=== Section Start ===

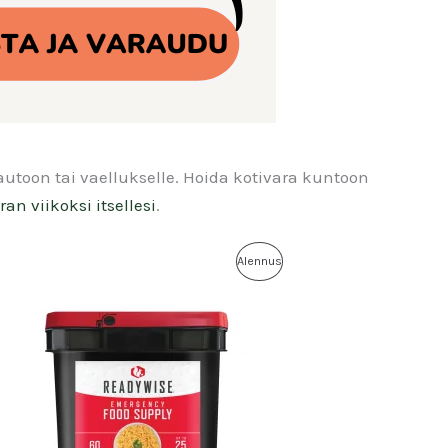
utoon tai vaellukselle. Hoida kotivara kuntoon
an viikoksi itsellesi
.
Alennus
Tuote
essa
Alennuksessa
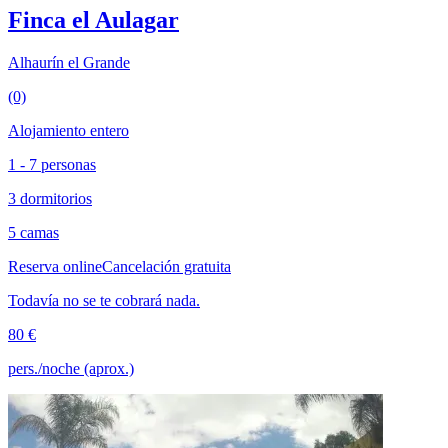
Finca el Aulagar
Alhaurín el Grande
(0)
Alojamiento entero
1 - 7 personas
3 dormitorios
5 camas
Reserva online
Cancelación gratuita
Todavía no se te cobrará nada.
80 €
pers./noche (aprox.)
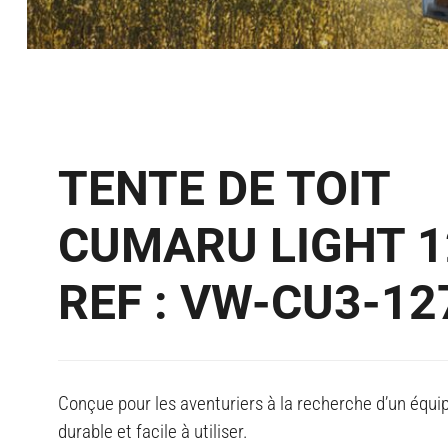
TENTE DE TOIT
CUMARU LIGHT 1
REF : VW-CU3-12
Conçue pour les aventuriers à la recherche d’un équ
durable et facile à utiliser.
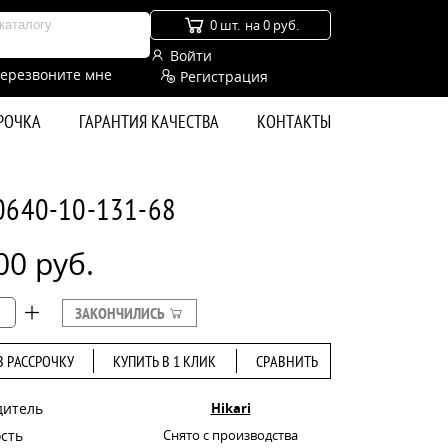
0 шт.
на 0 руб.
Войти
ерезвоните мне
Регистрация
СРОЧКА
ГАРАНТИЯ КАЧЕСТВА
КОНТАКТЫ
 0640-10-131-68
00 руб.
ЗАКОНЧИЛИСЬ
В РАССРОЧКУ
КУПИТЬ В 1 КЛИК
СРАВНИТЬ
дитель
Hikari
сть
Снято с производства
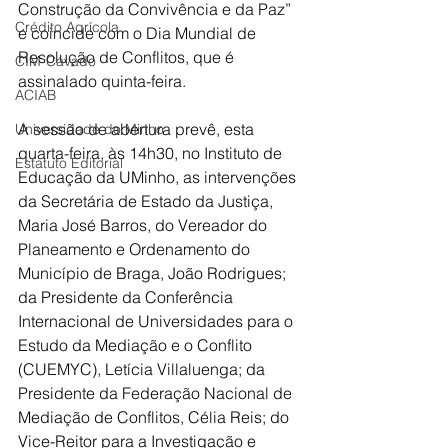
Construção da Convivência e da Paz” 
Crédito Agrícola
e coincide com o Dia Mundial de 
Resolução de Conflitos, que é 
CIM-Cávado
assinalado quinta-feira.
ACIAB
A sessão de abertura prevê, esta 
Universidade do Minho
quarta-feira, às 14h30, no Instituto de 
Estatuto Editorial
Educação da UMinho, as intervenções 
da Secretária de Estado da Justiça, 
Maria José Barros, do Vereador do 
Planeamento e Ordenamento do 
Município de Braga, João Rodrigues; 
da Presidente da Conferência 
Internacional de Universidades para o 
Estudo da Mediação e o Conflito 
(CUEMYC), Letícia Villaluenga; da 
Presidente da Federação Nacional de 
Mediação de Conflitos, Célia Reis; do 
Vice-Reitor para a Investigação e 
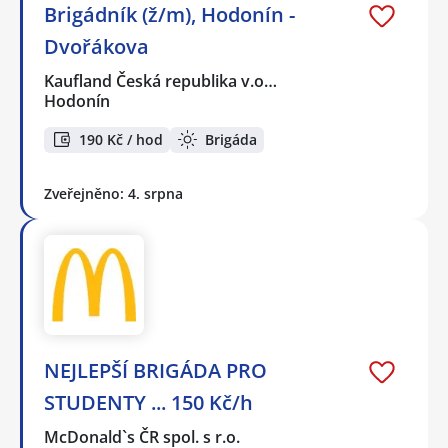
Brigádník (ž/m), Hodonín -
Dvořákova
Kaufland Česká republika v.o…
Hodonín
190 Kč / hod
Brigáda
Zveřejněno: 4. srpna
NEJLEPŠÍ BRIGÁDA PRO
STUDENTY ... 150 Kč/h
McDonald`s ČR spol. s r.o.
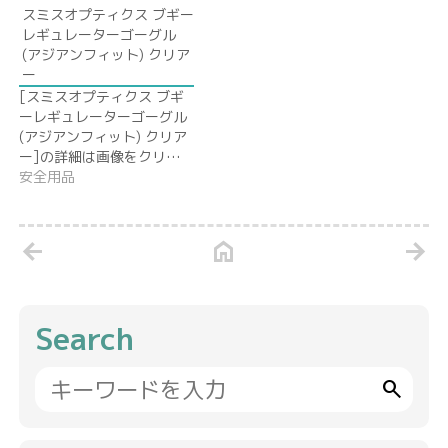
スミスオプティクス ブギー
レギュレーターゴーグル
(アジアンフィット) クリア
ー
[スミスオプティクス ブギ
ーレギュレーターゴーグル
(アジアンフィット) クリア
ー]の詳細は画像をクリ…
安全用品
arrow_back
home
arrow_forward
Search
search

=== Section End ===

* **AIM OF THE TASK**: State the number of lines in these entries where the word "Presidente" occurs, without any other words.

* **ANSWER FOR THIS EXERCISE**: 2